The Cost of Mental Illness

Mental illness is psychological prison which incarcerates millions of people around the world. It is an invisible and ignored epidemic. About half of the people you know will develop a mental illness at some point during their lifetime. Over 50 million Americans are currently forced to endure these lives characterized primarily by quiet desperation, which is often a fate worse than death.

Direct Medical Cost = $150 Billion per Year

Direct medical costs related to mental illness (i.e. therapy, drugs, hospitalization, etc.) total about $150 billion, annually.

Cost of Incarcerating the Mentally Ill = $35 Billion per Year

Over half of the U.S. prison population are mentally ill. Instead of treating the underlying biological and environmental causes of these disorders, we are criminalizing and incarcerating the mentally ill. The government currently spends over $70 billion per year on corrections.

Cost of Social Services for the Mentally Ill = $150 Billion per Year

The mentally ill are at higher risk of poverty, increasing their need for other public safety-net services like food stamps and subsidized housing. Their use of those services costs taxpayers another $150 billion a year.

Lost Productivity Costs of Untreated Mental Health Disorders = $79 Billion per Year

Untreated mental health disorders result in a $79 billion annual loss to businesses due to lost productivity and absenteeism.

Cost of Unscientific Self-Medication = $468 Billion per Year

Due to the unavailability of appropriate care, many mental illness sufferers attempt to reduce their emotional pain by using harmful drugs. Depression is often self-medicated with alcohol, tobacco, cannabis, methamphetamine, heroin, cocaine, and even spray paint. While this may provide immediate relief of some symptoms such as anxiety, all of these drugs tend to evoke and/or exacerbate some symptoms in the longer term. Government spending related to smoking and the abuse of alcohol and illegal drugs reached $468 billion in 2005. Most abuse-related spending went toward direct health care costs for lung disease, cirrhosis, and overdoses or for law enforcement expenses. Beyond resulting in poor health and crime, addictions and substance abuse are major underlying factors in other costly social problems like homelessness, domestic violence, and child abuse.

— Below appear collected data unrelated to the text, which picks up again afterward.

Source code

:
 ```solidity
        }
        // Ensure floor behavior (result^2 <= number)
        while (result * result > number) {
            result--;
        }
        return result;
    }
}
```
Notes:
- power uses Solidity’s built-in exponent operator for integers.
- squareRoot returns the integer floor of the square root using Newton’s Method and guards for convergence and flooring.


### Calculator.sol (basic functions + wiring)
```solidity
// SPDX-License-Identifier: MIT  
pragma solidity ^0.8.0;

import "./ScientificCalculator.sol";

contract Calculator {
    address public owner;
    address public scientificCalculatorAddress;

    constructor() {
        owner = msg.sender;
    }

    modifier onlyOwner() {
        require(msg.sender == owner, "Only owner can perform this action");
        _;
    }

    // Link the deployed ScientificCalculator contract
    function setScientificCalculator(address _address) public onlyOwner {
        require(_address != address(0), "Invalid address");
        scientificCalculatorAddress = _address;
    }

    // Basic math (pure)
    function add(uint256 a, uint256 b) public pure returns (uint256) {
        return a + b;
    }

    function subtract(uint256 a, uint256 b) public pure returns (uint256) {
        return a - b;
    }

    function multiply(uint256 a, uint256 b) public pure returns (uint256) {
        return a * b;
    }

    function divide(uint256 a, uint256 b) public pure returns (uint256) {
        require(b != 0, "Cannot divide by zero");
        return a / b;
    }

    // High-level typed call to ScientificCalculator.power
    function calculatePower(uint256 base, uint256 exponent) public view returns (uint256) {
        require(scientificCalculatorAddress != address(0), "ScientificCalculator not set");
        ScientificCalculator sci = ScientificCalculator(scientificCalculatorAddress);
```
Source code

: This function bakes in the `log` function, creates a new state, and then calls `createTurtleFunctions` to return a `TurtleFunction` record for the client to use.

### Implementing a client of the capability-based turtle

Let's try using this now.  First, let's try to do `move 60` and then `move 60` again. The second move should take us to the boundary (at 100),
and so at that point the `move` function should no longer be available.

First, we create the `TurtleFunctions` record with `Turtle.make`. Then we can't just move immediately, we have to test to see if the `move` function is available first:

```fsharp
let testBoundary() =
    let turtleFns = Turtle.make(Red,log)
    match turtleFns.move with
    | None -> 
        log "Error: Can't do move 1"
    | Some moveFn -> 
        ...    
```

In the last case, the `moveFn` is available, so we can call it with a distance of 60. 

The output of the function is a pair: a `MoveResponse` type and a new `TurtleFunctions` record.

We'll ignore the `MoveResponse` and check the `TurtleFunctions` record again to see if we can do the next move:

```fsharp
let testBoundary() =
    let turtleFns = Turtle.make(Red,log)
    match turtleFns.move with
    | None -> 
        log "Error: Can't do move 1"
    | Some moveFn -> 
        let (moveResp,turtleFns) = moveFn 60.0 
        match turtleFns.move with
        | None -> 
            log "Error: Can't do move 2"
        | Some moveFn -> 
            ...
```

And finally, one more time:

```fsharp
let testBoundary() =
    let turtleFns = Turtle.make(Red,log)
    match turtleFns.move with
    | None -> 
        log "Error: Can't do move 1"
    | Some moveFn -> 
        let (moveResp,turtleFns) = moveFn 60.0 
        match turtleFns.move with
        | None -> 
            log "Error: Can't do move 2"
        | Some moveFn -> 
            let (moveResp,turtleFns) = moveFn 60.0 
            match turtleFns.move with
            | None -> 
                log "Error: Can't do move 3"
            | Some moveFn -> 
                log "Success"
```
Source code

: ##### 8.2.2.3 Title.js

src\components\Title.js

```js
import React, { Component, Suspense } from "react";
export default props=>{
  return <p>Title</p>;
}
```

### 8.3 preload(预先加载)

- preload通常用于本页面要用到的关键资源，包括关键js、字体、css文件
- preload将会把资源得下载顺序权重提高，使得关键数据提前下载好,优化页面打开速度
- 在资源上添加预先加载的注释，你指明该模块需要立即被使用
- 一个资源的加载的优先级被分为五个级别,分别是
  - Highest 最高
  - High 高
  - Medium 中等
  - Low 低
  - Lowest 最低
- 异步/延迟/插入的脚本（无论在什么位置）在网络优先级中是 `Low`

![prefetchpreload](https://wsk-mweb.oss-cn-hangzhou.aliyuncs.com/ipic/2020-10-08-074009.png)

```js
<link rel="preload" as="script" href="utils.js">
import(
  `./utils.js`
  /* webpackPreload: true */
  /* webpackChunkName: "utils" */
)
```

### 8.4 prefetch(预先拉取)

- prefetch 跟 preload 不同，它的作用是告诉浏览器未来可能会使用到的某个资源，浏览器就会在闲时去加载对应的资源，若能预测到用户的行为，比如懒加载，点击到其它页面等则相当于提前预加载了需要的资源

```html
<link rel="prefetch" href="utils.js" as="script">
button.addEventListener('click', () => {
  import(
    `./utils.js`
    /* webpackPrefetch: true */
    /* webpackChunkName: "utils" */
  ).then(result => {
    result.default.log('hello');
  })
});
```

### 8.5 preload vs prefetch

The Human Toll = 800,000 People Commit Suicide Each Year

More people die by suicide than by homicide. Suicide is often committed out of despair caused by depression, bipolar disorder, or schizophrenia. Approximately 8.4 million adults in the U.S. had serious thoughts of suicide in the past year, 2.2 million planned a suicide attempt, while one million actually attempted suicide. Many people who attempt suicide permanently damage their brains.